Problem to solve: Copy every line of the data that includes the string "lines".

Material provided:
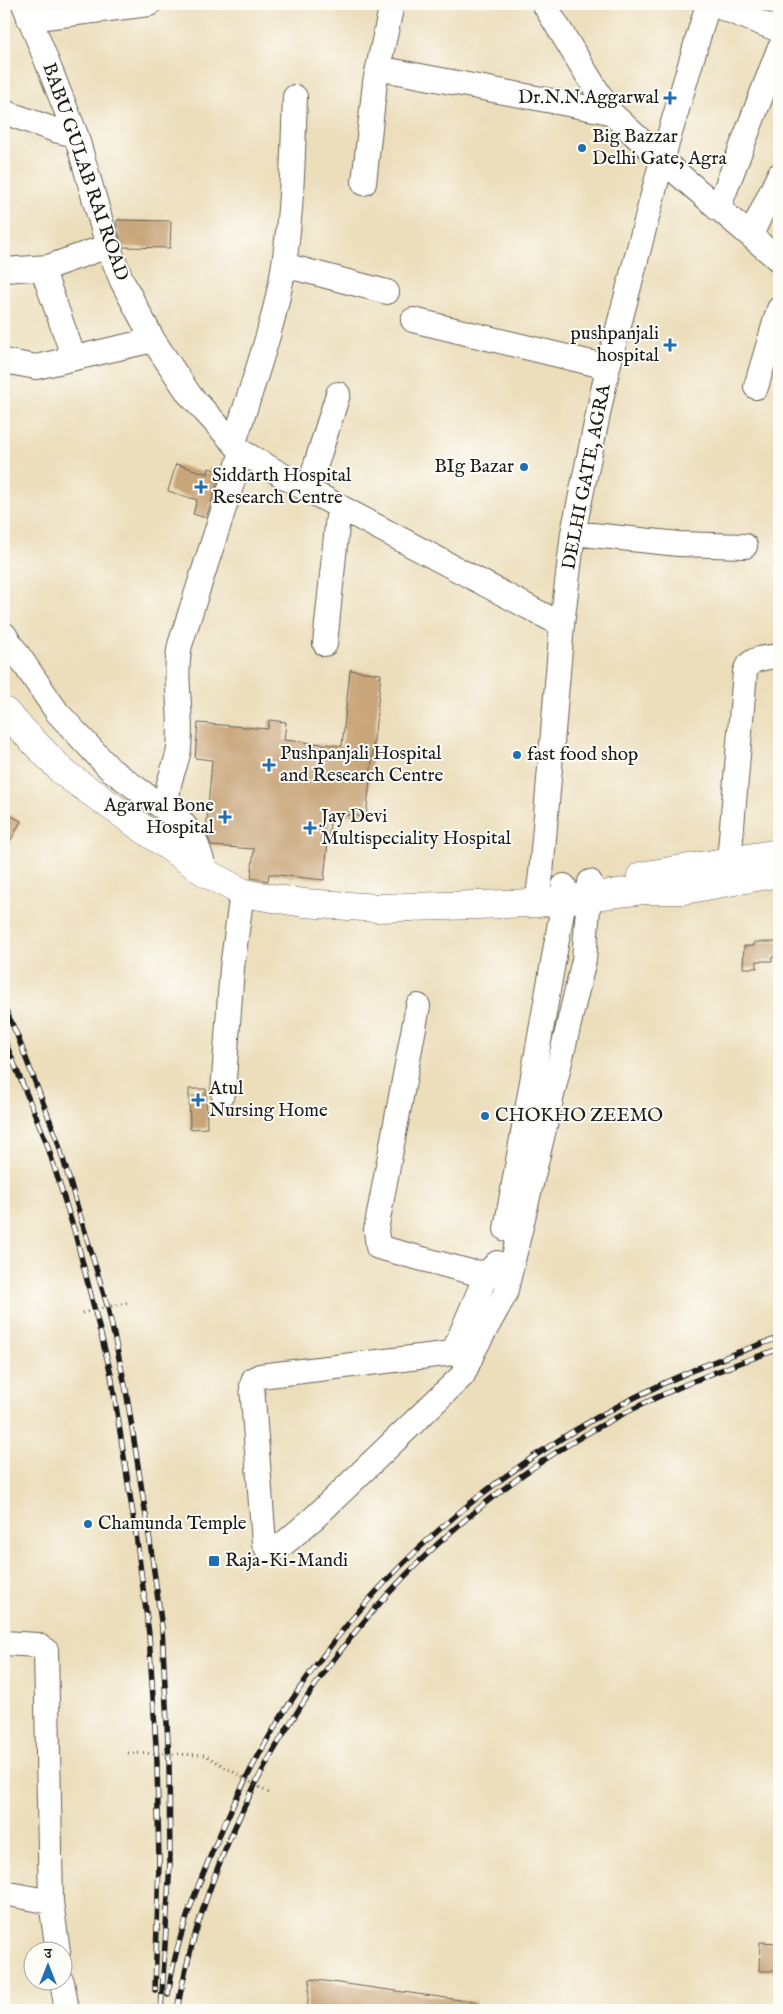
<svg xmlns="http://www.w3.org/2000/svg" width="783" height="2014" viewBox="0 0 783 2014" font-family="'IM FELL English','Noto Serif Devanagari',serif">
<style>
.building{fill:#c9a67a}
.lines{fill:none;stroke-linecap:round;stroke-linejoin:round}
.minor-casing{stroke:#656054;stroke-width:26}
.major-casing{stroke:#656054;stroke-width:29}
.minor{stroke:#fff;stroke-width:24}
.major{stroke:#fff;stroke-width:28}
.rail-casing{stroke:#1c1c1c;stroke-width:5.5}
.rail{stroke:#fdfcf7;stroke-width:4;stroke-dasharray:11;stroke-linecap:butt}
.path-bridge{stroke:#656054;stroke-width:3;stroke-dasharray:1 4;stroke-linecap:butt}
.poi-dot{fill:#1f6fb2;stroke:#fdfcf7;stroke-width:2}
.labels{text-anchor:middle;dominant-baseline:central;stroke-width:4;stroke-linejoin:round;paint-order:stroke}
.poi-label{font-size:19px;fill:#1c1c1c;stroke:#fdfcf7;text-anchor:start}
.street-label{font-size:19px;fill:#1c1c1c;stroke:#fdfcf7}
</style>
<rect width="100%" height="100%" fill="#fdfcf7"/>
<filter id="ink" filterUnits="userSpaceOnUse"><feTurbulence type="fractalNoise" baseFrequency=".02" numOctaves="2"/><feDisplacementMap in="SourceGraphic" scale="10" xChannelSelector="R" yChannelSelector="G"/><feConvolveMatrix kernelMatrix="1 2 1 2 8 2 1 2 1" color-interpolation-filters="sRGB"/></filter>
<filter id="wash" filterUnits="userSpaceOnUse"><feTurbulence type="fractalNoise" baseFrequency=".0096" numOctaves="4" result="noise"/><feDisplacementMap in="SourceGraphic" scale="20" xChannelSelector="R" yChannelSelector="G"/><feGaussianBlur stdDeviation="1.12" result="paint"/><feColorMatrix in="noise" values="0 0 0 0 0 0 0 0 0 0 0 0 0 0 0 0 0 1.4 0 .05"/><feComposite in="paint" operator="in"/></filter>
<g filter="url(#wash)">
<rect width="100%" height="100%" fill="#ecdebb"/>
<g id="blocks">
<!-- building -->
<path class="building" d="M117,220l54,1 -1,27 -47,-1 -6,-19z
M176,464l32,10 1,-6 12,4 -15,46 -13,-4 4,-14 -29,-9z
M350,670l31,4 -15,143 -35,-4 -7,67 -55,-6 -1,7 -17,-3 3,-29 -42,-3 -6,-14 6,-72 -17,-2 3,-35 70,6 1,-9 17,2 -2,18 58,6z
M4,812l17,9 -17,32z
M754,942h25v15h-7v4h-15v7h-14l1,-22h10z
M189,1089h17l1,39 -17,1z
M760,1942l19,1v28h-20z
M310,1979l165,23v8h-168z"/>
</g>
</g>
<g filter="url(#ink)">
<use href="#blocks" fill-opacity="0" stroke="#656054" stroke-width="1"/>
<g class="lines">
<!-- minor casing -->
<g class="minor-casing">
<path id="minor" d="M24,4l52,131 32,111 14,35 31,59 36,54 53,58 66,38 254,135
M544,4l66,108 52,48 117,100
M712,4l67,26
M29,19l120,-15
M378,68l232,44
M4,112l51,18 21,5
M364,183l11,-101 17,-78
M718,209l61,-160
M751,235l28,-60
M284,265l103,27
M42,268l32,90
M4,270l44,-3 60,-21
M413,320l195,47
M4,361l32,6 117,-27
M756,387l23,-78
M234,443c18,-58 41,-118 50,-179 8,-55 9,-111 11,-167
M308,490l30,-96
M573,533l106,11 66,2
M4,634l53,78 53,57 67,49
M325,644l14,-138
M206,873c-4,-12 -7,-25 -13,-36 -7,-12 -19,-20 -24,-34 -6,-16 9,-39 10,-55 4,-35 -6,-69 1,-103l62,-193
M731,880l-2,-18 16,-190c4,-15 21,-14 34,-16
M537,903l4,-29 21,-249 11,-92 35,-166 54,-207 46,-156
M418,1006l-42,224 2,17 93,25 16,1 10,-10
M223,1093l9,-125 10,-76
M506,1229l58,-329v-14
M487,1273l-34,80 -193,23 -6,3 -2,7 12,157 3,6h8l6,-3 34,-29 148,-142 11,-25 31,-56 79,-334 6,-78
M4,1643l33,2 9,5 5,252 7,50
M4,1893l47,9
M62,1982l5,28"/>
</g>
<!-- major casing -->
<g class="major-casing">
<path id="major" d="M4,711l60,62 142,100 36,19 12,3 50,8 74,5 159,-5 106,-13h41l95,-17
M641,876l138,-23"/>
</g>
<!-- minor -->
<use href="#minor" class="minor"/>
<!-- major -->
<use href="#major" class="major"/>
<!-- rail casing -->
<g class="rail-casing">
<path id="rail" d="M4,1006l13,29 40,104 51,169 18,82 23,145 13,93 7,134 1,101 -9,147
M4,1039l42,102 29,92 36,141 25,160 13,100 8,127 2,102 -4,127
M168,1995c7,-55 30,-111 52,-161 106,-246 308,-414 559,-496
M177,2010c44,-235 198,-452 404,-573 63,-37 129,-65 198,-88"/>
</g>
<!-- rail -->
<use href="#rail" class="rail"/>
<!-- path-bridge -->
<path class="path-bridge" d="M82,1313l48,-11
M128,1753l77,2 67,40"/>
</g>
</g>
<!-- markers -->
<g class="poi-dot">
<path d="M667.5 90.5h5v5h5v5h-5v5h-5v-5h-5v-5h5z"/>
<circle cx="582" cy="148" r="5"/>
<path d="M667.5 337.5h5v5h5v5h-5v5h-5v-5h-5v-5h5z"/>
<circle cx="524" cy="467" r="5"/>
<path d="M198.5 479.5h5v5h5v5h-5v5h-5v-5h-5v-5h5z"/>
<circle cx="517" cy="755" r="5"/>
<path d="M266.5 757.5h5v5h5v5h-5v5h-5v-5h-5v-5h5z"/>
<path d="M222.5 809.5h5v5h5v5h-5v5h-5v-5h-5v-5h5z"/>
<path d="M307.5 820.5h5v5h5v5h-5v5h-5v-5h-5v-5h5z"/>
<path d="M195.5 1092.5h5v5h5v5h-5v5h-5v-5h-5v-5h5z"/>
<circle cx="485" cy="1116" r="5"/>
<circle cx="88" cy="1524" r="5"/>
<rect x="208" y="1555" width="12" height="12" rx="2.5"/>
</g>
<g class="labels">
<!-- poi labels -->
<g class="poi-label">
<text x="659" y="98" text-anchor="end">Dr.N.N.Aggarwal</text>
<text x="592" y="137">Big Bazzar<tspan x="592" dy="22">Delhi Gate, Agra</tspan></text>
<text x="659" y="334" text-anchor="end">pushpanjali<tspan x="659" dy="22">hospital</tspan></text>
<text x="514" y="467" text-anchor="end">BIg Bazar</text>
<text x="212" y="476">Siddarth Hospital<tspan x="212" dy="22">Research Centre</tspan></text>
<text x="280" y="754">Pushpanjali Hospital<tspan x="280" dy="22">and Research Centre</tspan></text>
<text x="527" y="755">fast food shop</text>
<text x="214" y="806" text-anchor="end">Agarwal Bone<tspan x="214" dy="22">Hospital</tspan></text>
<text x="321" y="817">Jay Devi<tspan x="321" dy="22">Multispeciality Hospital</tspan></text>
<text x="209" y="1089">Atul<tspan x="209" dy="22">Nursing Home</tspan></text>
<text x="495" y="1116">CHOKHO ZEEMO</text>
<text x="98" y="1524">Chamunda Temple</text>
<text x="225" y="1561">Raja-Ki-Mandi</text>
</g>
<!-- street labels -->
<g class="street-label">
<text transform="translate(85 172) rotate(71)">BABU GULAB RAI ROAD</text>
<text transform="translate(587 477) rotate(-79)">DELHI GATE, AGRA</text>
</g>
</g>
<!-- margin -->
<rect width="783" height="2014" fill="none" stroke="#fdfcf7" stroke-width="20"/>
<!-- north arrow -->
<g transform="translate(48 1966)"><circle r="24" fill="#fdfcf7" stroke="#a3a29f"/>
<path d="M0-4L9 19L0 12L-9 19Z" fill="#1f6fb2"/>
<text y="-8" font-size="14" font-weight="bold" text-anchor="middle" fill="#1c1c1c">उ</text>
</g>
</svg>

Answer area:
.lines{fill:none;stroke-linecap:round;stroke-linejoin:round}
<g class="lines">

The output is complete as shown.